Antidépresseurs : "le problème n'est pas tant une surprescription qu'une mauvaise prescription"

L'Obs publie un dossier sur les traitements de la dépression. Une maladie qui frappe une personne sur cinq au cours de sa vie en France, et qui est responsable à elle seule de près de la moitié des arrêts de travail. Contrairement aux idées reçues, les Français ne sont toutefois pas les champions de la consommation d'antidépresseurs, loin de là. Notre pays n'est qu'au 17e rang du classement établi par l'OCDE. Alors que les Etats-Unis ont augmenté leur consommation de 400% depuis 2000. Mais ces traitements montrent aujourd'hui leurs limites. Malgré leur efficacité, les effets secondaires sont parfois très lourds - prise de poids, libido en berne... - et la guérison, pas forcément au rendez-vous. "Les antidépresseurs masquent les symptômes de la maladie, mais n'en traitent pas la cause", explique Guillaume Fond, psychiatre, médecin en santé publique à l'hôpital de la Conception à Marseille et enseignant-chercheur à la faculté de la Timone. "Une personne sur deux rechute après le traitement." Mais selon Pierre-Michel Llorca, psychiatre au CHU de Clermont-Ferrand, "le problème n'est pas tant une surprescription qu'une mauvaise prescription.
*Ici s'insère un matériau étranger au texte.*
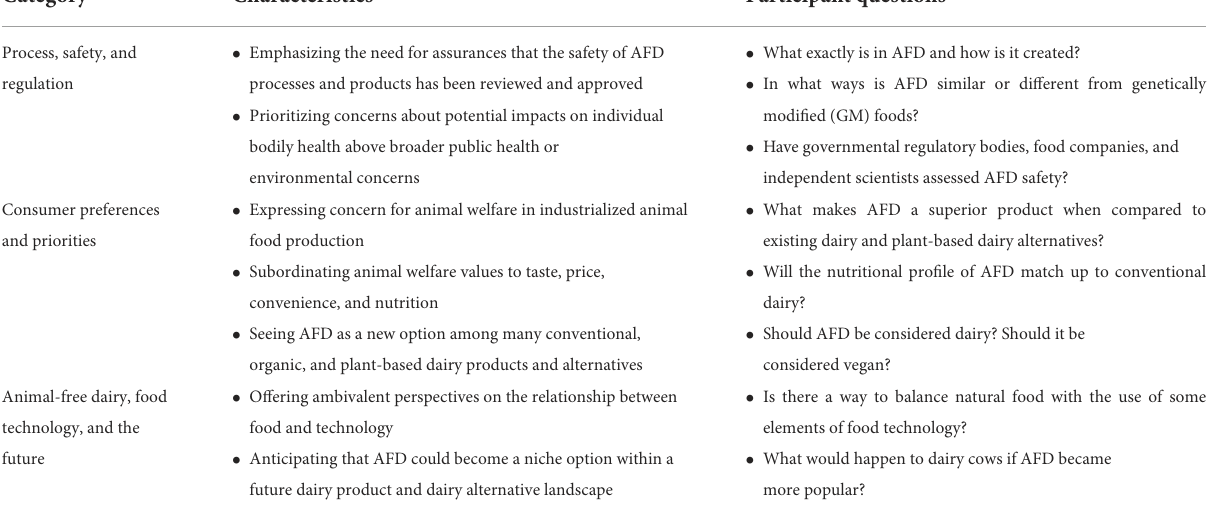
TABLE 1 Thematic categories, characteristics, and key participant questions.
Des personnes qui devraient en prendre ne sont pas traitées, et d'autres en prennent alors qu'elles n'en ont pas besoin. Aujourd'hui, ce sont majoritairement les généralistes qui les donnent. Or ils n'ont pas toujours le temps d'analyser les plaintes de leurs patients." Les spécialistes insistent également sur l'importance de l'hygiène de vie des patients. "Comment une personne peut-elle espérer aller bien si elle ne prend pas soin d'elle, de son cerveau et de son corps ?" lance Guillaume Fond.